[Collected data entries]
▬▬▬▬▬▬▬▬▬▬

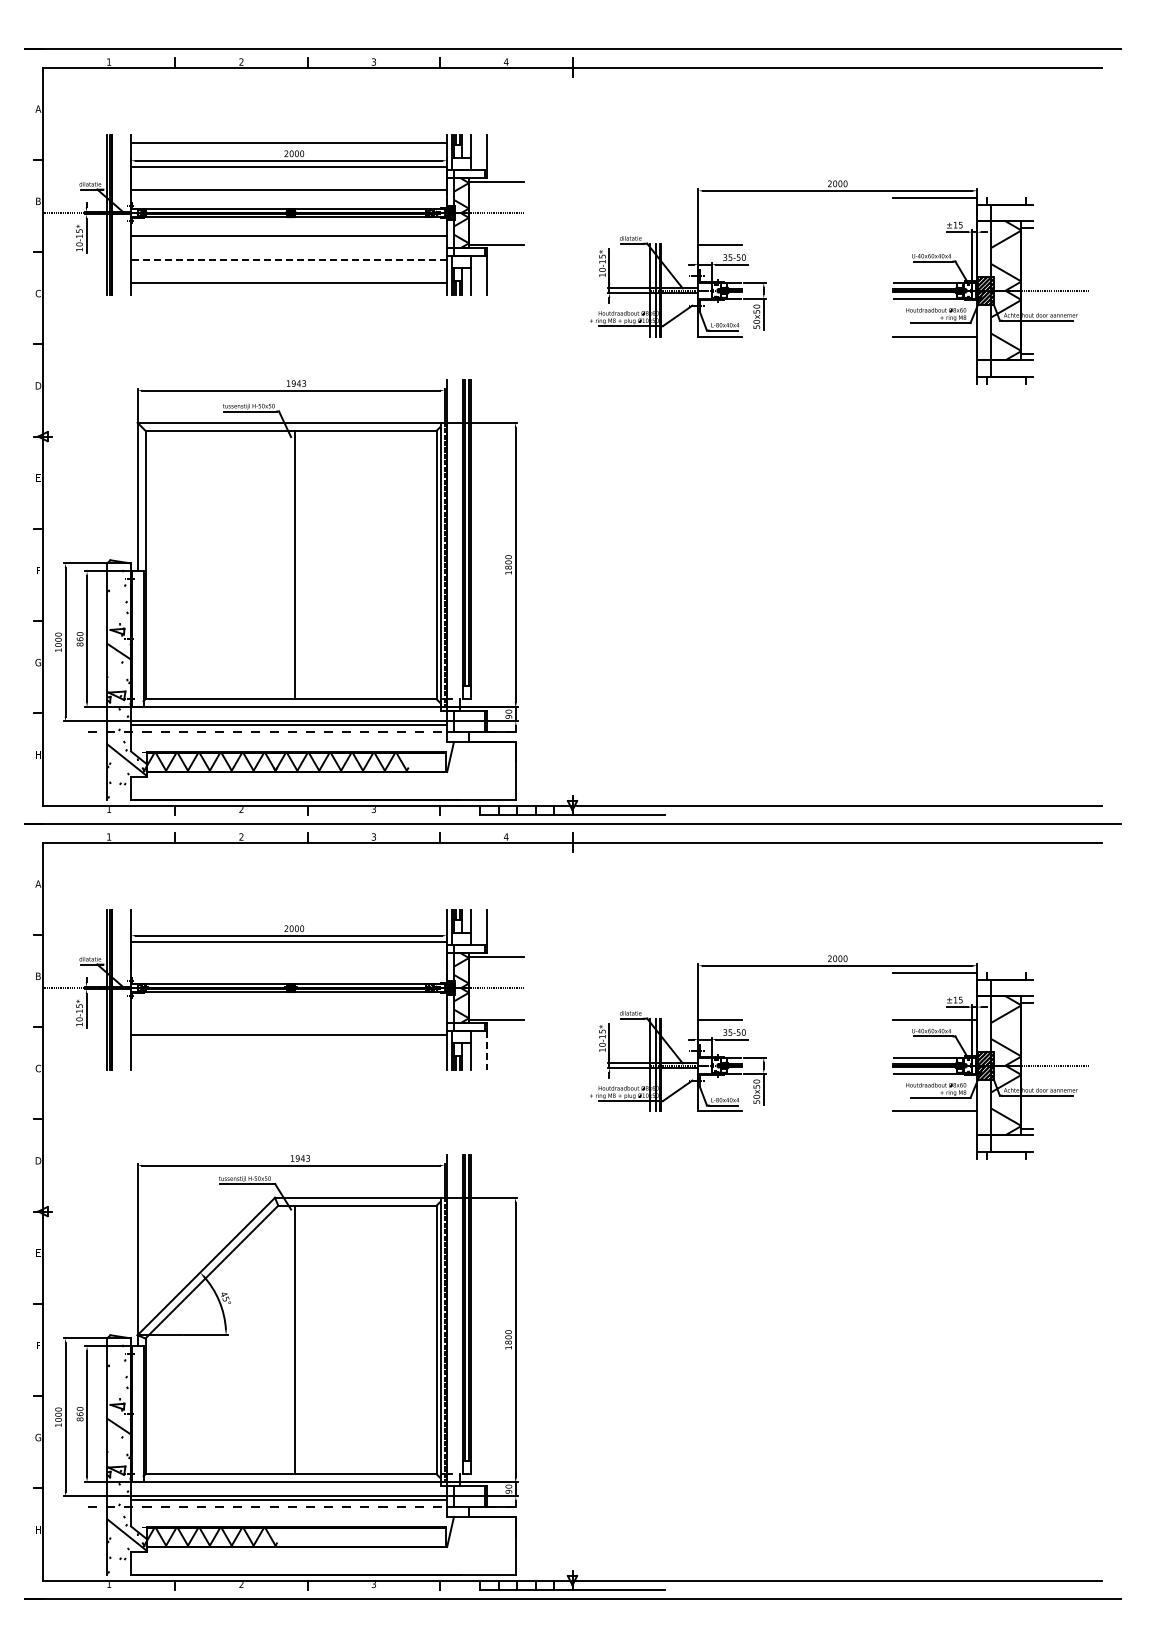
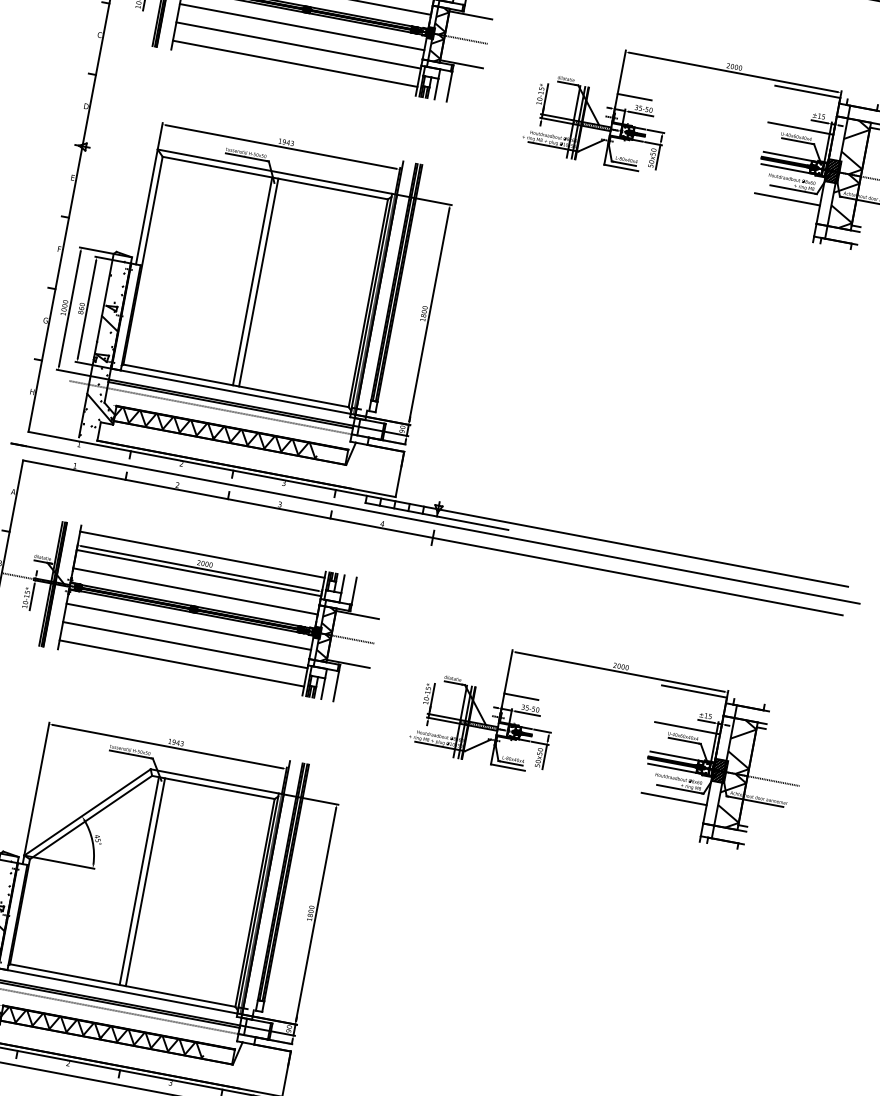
line: (935, 245) -> (801, 128), added
line: (288, 259) -> (298, 45), dashed -> solid
line: (287, 564) -> (253, 281), added
line: (288, 917) -> (202, 554), added
line: (288, 965) -> (195, 591), added
line: (288, 1011) -> (188, 627), added
line: (486, 1051) -> (335, 687), dashed -> solid
line: (288, 1058) -> (181, 663), added
line: (287, 1339) -> (139, 880), added
hatch: (340, 1536) -> (151, 1040), added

▬▬▬▬▬▬▬▬▬▬

*PROBLEM STATEMENT:* Transcribe all of the records exactly, without reproducing their pictures.

*ANSWER BELOW:*
line: (935, 245) -> (801, 128), added
line: (288, 259) -> (298, 45), dashed -> solid
line: (287, 564) -> (253, 281), added
line: (288, 917) -> (202, 554), added
line: (288, 965) -> (195, 591), added
line: (288, 1011) -> (188, 627), added
line: (486, 1051) -> (335, 687), dashed -> solid
line: (288, 1058) -> (181, 663), added
line: (287, 1339) -> (139, 880), added
hatch: (340, 1536) -> (151, 1040), added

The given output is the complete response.